-------- DATA FOR ANALYSIS --------
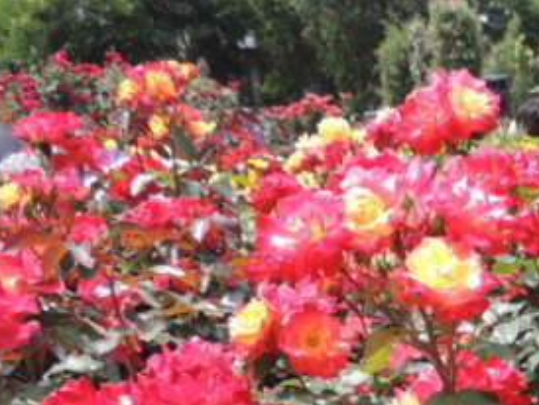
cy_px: 588
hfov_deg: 25.1
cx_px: 641
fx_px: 1091
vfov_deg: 18.8
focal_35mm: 70
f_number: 3
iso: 100
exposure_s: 1/800
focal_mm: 4.3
--------
WRITTEN TASK — Reproduce the lines above letter for letter. The pictures stay behind.

ANSWER AREA —
cy_px: 588
hfov_deg: 25.1
cx_px: 641
fx_px: 1091
vfov_deg: 18.8
focal_35mm: 70
f_number: 3
iso: 100
exposure_s: 1/800
focal_mm: 4.3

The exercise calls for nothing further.